À l’inverse, à Marseille, les annonces d'un durcissement ont du mal à passer, au point de provoquer une polémique politique.

Dans la cité phocéenne, bars et restaurants sont contraints de fermer complètement à partir du samedi 26 septembre et pour au moins quinze jours. « Rien dans la situation sanitaire ne justifie cette annonce », a aussitôt tweeté la nouvelle maire de la ville, Michèle Rubirola, elle-même médecin généraliste. Son premier adjoint, Benoît Payan, a dénoncé « un affront » et des « restrictions incroyables ». Il réclame un délai de 10 jours avant l'application de nouvelles mesures pour faire un point sur l'évolution de l'épidémie. Le président LR de la région Provence-Alpes-Côte d'Azur (PACA) Renaud Muselier, lui aussi médecin, a assimilé ces annonces à une « punition collective »

Interrogé ce jeudi par les sénateurs de la commission Covid, Olivier Véran a assumé sa décision : « Si nous prenons des mesures importantes à Marseille et en région PACA, c'est parce que ça va très vite. nous sommes à plus de 30 % de saturation des lits de réa de patients Covid. »

Véran droit dans ses bottes

Le ministre de la Santé a opposé « l'ensemble des maires » qui ont fait preuve selon lui de réceptivité aux mesures – et avec qui il n'a « pas eu de difficultés » – et « la situation marseillaise ». « J'ai eu la maire de Marseille plusieurs fois au téléphone cet été […] et je l'ai sensibilisée au mois d'août, lui disant que les indicateurs à Marseille devenaient mauvais ». Sur place le 27 août, le ministre dit avoir indiqué aux élus de la ville que la prise « de mesures plus fortes plus tard » était « à craindre » si l'épidémie n'était pas enrayée par des « mesures de gestion ».

« Par la suite, les élus marseillais ont considéré que consulter n'était pas concerter. Sans doute. Mais concerter ne veut pas dire forcément tomber d'accord. Et le principe de responsabilité doit primer […] lorsqu'il faut protéger la vie des gens, pour éviter que les gens meurent. » « Je l'assume, et je l'assumerai à chaque fois que ce sera nécessaire », a-t-il lancé, passablement énervé. 
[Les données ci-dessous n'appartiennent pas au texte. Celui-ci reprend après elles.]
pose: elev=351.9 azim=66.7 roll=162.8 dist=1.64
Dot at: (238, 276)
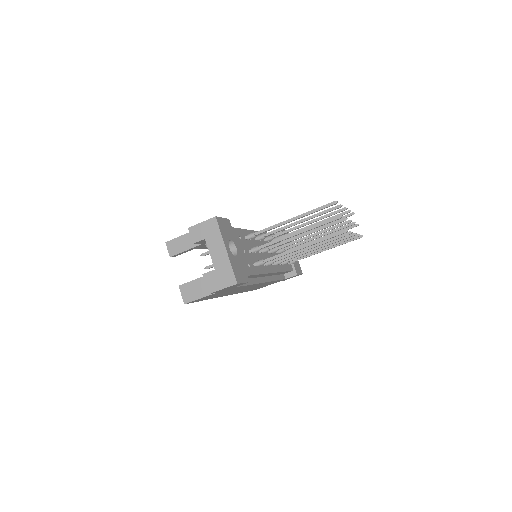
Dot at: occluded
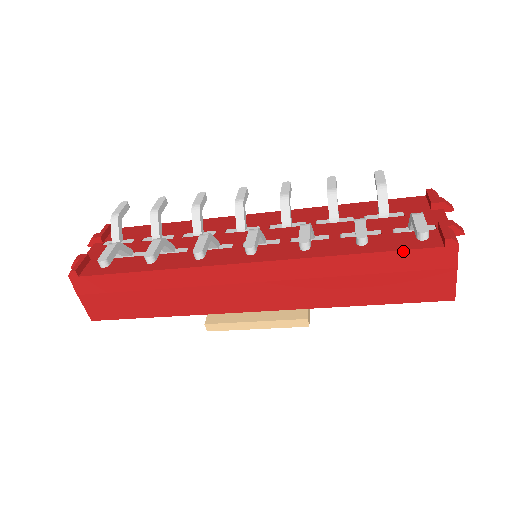
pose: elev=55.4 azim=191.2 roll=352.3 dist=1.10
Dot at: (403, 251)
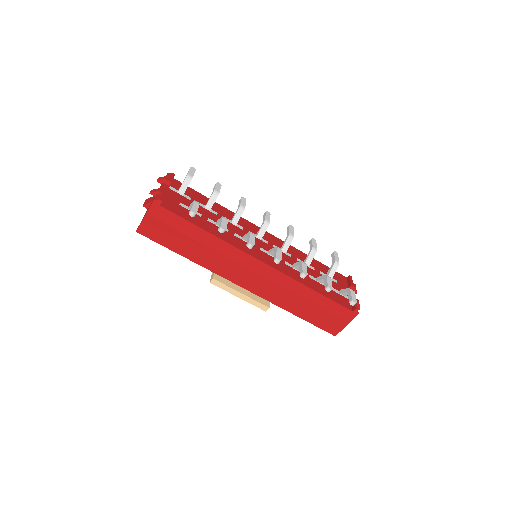
Dot at: (336, 303)
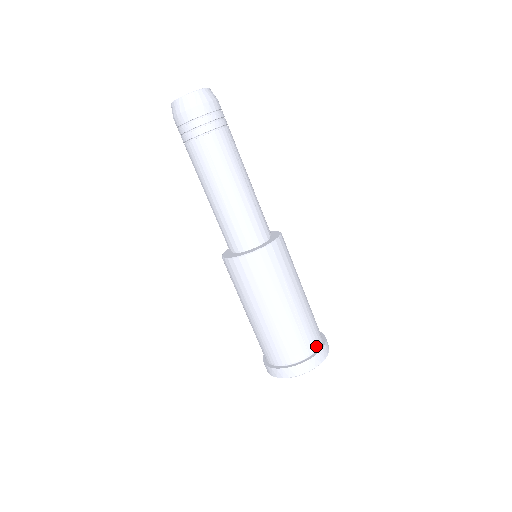
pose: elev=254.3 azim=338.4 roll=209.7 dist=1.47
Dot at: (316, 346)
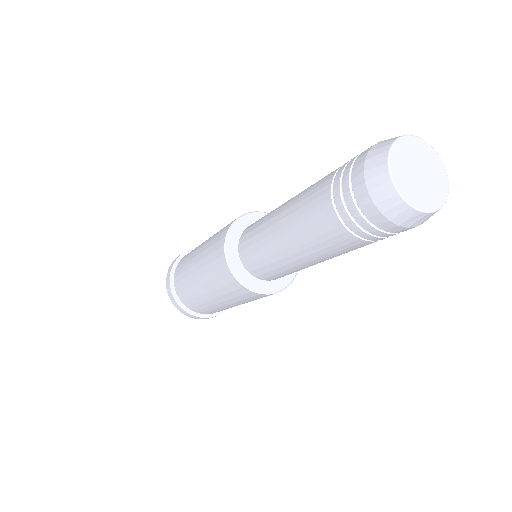
Dot at: occluded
N'ayant « aucun regret » d'avoir anticipé la première vague en déclenchant le plan blanc généralisé à l'échelle du pays, entraînant des déprogrammations de masse dans les blocs opératoires, Olivier Véran assume aujourd'hui de « ne pas annuler toutes les chirurgies programmées », car « beaucoup de malades ont reporté leurs opérations » (prothèses, greffe). « Nous travaillons aujourd'hui à partir d'indicateurs plus fins pour annuler le moins d'opérations possible », a-t-il précisé.